Disceso dal monte, dopo un ultimo passaggio nella sua casa di Cafarnao (Mc 9,33), Gesù si incamminerà finalmente verso Gerusalemme, dove darà la vita. L’evangelista Luca esprime la decisione di Gesù di prendere la strada per Gerusalemme in tutta la sua drammaticità e determinazione:

51Mentre stavano compiendosi i giorni in cui sarebbe stato elevato in alto, egli prese la ferma decisione di mettersi in cammino verso Gerusalemme.

(Lc 9,51)

È la decisione più difficile della sua vita, per arrivarci Gesù ha attraversato il buio della crisi e dello scoraggiamento, ma una volta compresa la strada da percorrere, nel confronto con le Scritture, Gesù la sceglie con “ferma decisione”. La traduzione più letterale di questo passaggio è “Gesù indurì il suo volto incamminandosi verso Gerusalemme”: esprime ancora di più il dramma, la determinazione, la fatica della scelta di Gesù.

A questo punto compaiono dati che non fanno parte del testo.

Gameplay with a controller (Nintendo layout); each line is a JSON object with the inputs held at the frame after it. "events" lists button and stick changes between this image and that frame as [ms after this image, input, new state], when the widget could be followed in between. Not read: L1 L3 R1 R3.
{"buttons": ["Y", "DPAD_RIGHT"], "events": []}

Per concludere notiamo la totale inadeguatezza delle parole di Pietro di fronte alla trasfigurazione. Sono parole del tutto fuori contesto, che denotano la totale incomprensione di tutto ciò a cui i discepoli stanno assistendo. È il modo attraverso il quale Marco sottolinea la solitudine di Gesù di fronte al suo destino: nessuno è in grado di comprendere quello che sta vivendo. Gesù morirà solo e abbandonato da tutti e tutti interpreteranno la sua morte come la smentita di ogni sua parola. Sarà solo dopo la risurrezione che gli apostoli capiranno ciò che appariva del tutto impensabile: “Dio ha costituito Signore e Cristo quel Gesù che voi avete crocifisso“. (At 2,36).